The product rule is an essential tool in calculus for differentiating products of two functions. If we have a function that is the product of two other functions, say, \(u(x)\) and \(v(x)\), then the derivative of their product is given by:

• \((uv)' = u'v + uv'\)

This means you take the derivative of the first function and multiply it by the second function, and then add it to the first function multiplied by the derivative of the second function.
In the exercise, the function \(3x \cdot \ln(x)\) appears during differentiation. Here, \(3x\) and \(\ln(x)\) are treated as separate functions. To differentiate \(3x \cdot \ln(x)\), apply the product rule:

• The derivative of \(3x\) is 3.
• \(\ln(x)\) remains the same.
• The derivative of \(\ln(x)\) is \(\frac{1}{x}\).

Using these, the application of the product rule yields \(3 \ln(x) + 3 \cdot \frac{1}{x} \cdot x\), simplifying to \(3 \ln(x) + 3\).

The chain rule is a fundamental principle in calculus used when differentiating composite functions. A composite function is a function wrapped inside another function, generally expressed as \(y = g(f(x))\).
The chain rule formula is:

• \(\frac{dy}{dx} = \frac{dg}{df} \times \frac{df}{dx}\)

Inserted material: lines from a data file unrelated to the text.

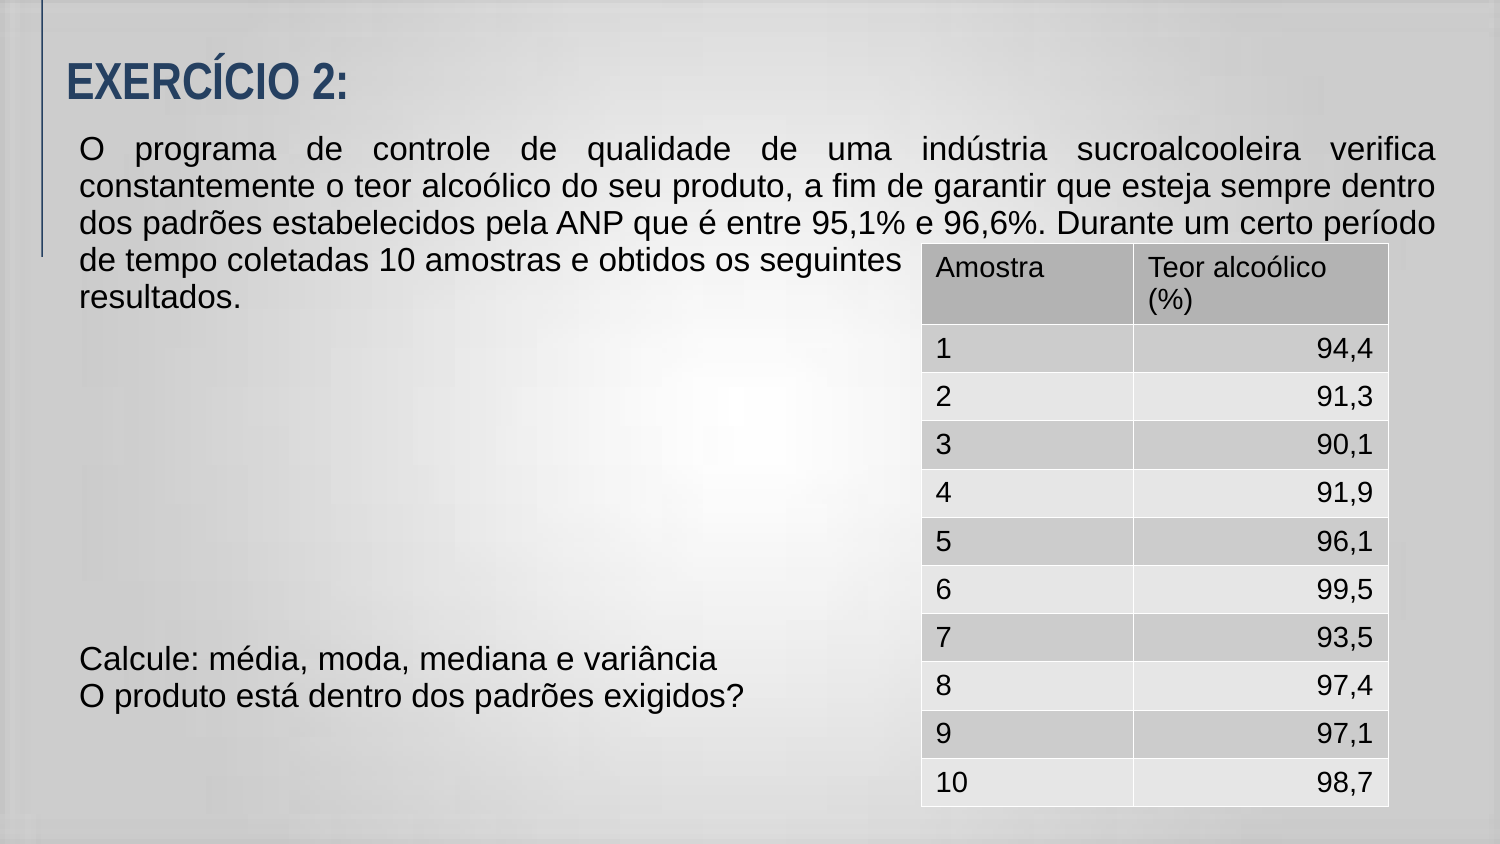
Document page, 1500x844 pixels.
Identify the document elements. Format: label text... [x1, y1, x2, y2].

table_cell 91,3 [1134, 373, 1388, 420]
table_cell 5 [922, 518, 1133, 565]
table_cell 1 [922, 325, 1133, 372]
table_cell 8 [922, 662, 1133, 710]
table_cell 94,4 [1134, 325, 1388, 372]
table_cell 97,1 [1134, 711, 1388, 758]
picture [0, 0, 1500, 844]
table_cell 9 [922, 711, 1133, 758]
table_cell 93,5 [1134, 614, 1388, 661]
table_cell 99,5 [1134, 566, 1388, 613]
table_cell 3 [922, 421, 1133, 469]
table_cell 7 [922, 614, 1133, 661]
table_cell 6 [922, 566, 1133, 613]
text_box O programa de controle de qualidade de uma indústria sucroalcooleira verifica constantemente o teor alcoólico do seu produto, a fim de garantir que esteja sempre dentro dos padrões estabelecidos pela ANP que é entre 95,1% e 96,6%. Durante um certo período de tempo coletadas 10 amostras e obtidos os seguintes resultados. Calcule: média, moda, mediana e variância O produto está dentro dos padrões exigidos? [64, 123, 1453, 776]
table_cell 97,4 [1134, 662, 1388, 710]
table_cell 90,1 [1134, 421, 1388, 469]
table_cell 10 [922, 759, 1133, 806]
text_box Exercício 2: [65, 48, 1344, 111]
table_cell 98,7 [1134, 759, 1388, 806]
table_cell 4 [922, 470, 1133, 517]
table_header Teor alcoólico (%) [1134, 244, 1388, 324]
table_cell 2 [922, 373, 1133, 420]
table_cell 91,9 [1134, 470, 1388, 517]
table_header Amostra [922, 244, 1133, 324]
table_cell 96,1 [1134, 518, 1388, 565]
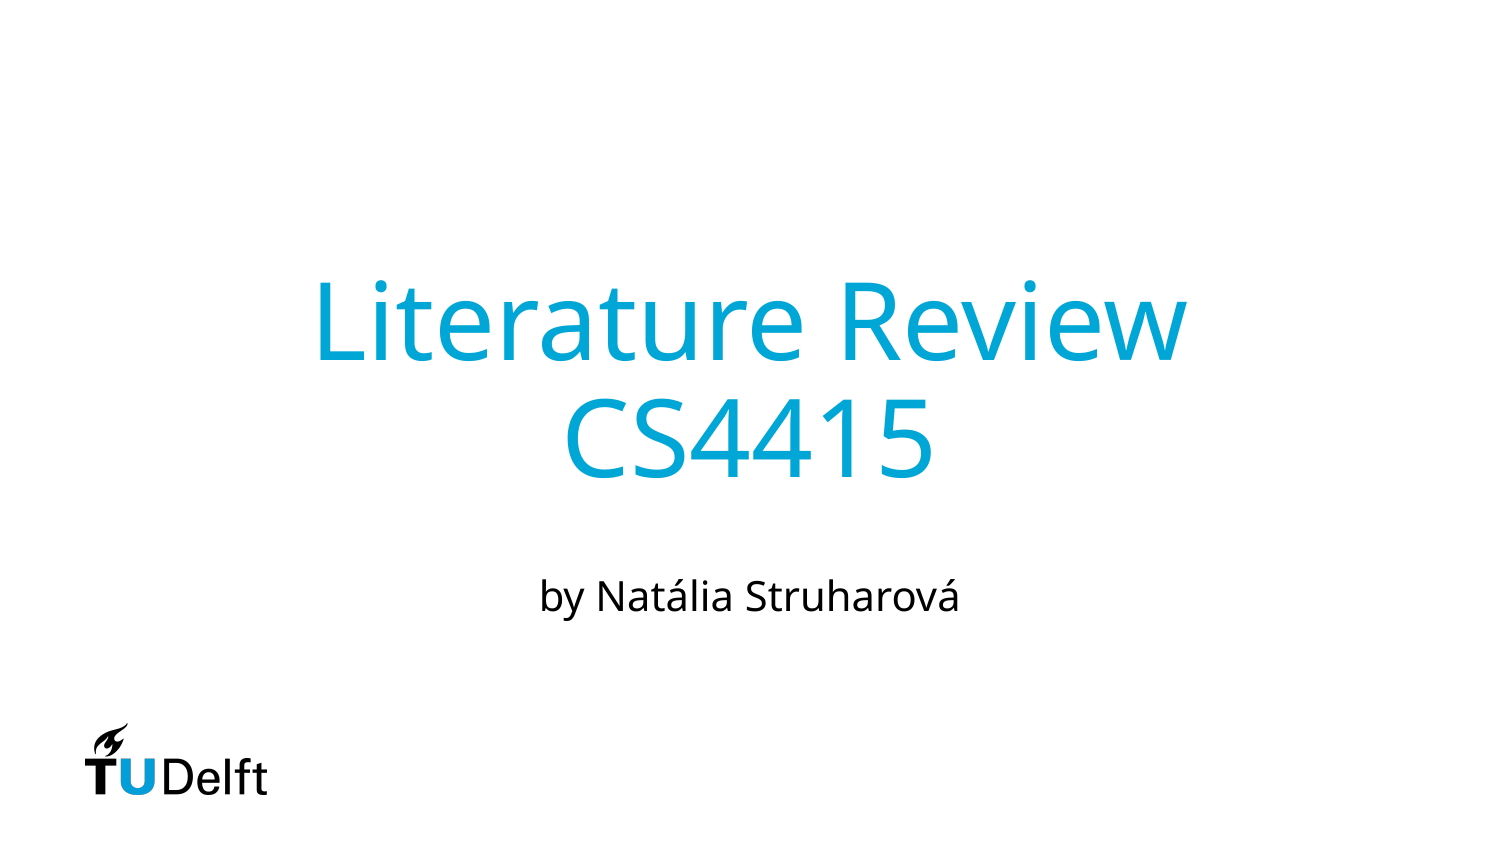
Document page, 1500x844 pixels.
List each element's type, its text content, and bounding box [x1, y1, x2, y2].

In simple terms, differentiate the outer function, and then multiply it by the derivative of the inner function.
In our step-by-step solution, the chain rule is applied when differentiating the left side: \(\frac{d}{dx}[\ln(f(x))]\). Here, the outer function is \(\ln(u)\), and the inner function is \(u = f(x)\).
The derivative of \(\ln(u)\) is \(\frac{1}{u}\). Hence:

• \(\frac{d}{dx}[\ln(f(x))] = \frac{1}{f(x)} \cdot f'(x)\)

This chain rule application is crucial for isolating \(f'(x)\) in the solution.

The natural logarithm, denoted as \(\ln(x)\), is the logarithm to the base \(e\), where \(e\) is approximately 2.718, a fundamental constant in mathematics.
The natural logarithm has some unique properties which are particularly useful in calculus:

• \(\ln(ab) = \ln(a) + \ln(b)\)
• \(\ln\left(\frac{a}{b}\right) = \ln(a) - \ln(b)\)
• \(\ln(a^b) = b\ln(a)\)

In our exercise, a critical step involves applying \(\ln(x^{3x})\). Using the property \(\ln(a^b) = b\ln(a)\), it simplifies to \(3x \cdot \ln(x)\). This simplification is key to making differentiation more straightforward, and it is essential to understand these properties when dealing with logarithmic differentiation.
This technique helps transform complex expressions into simpler ones, which are often easier to differentiate.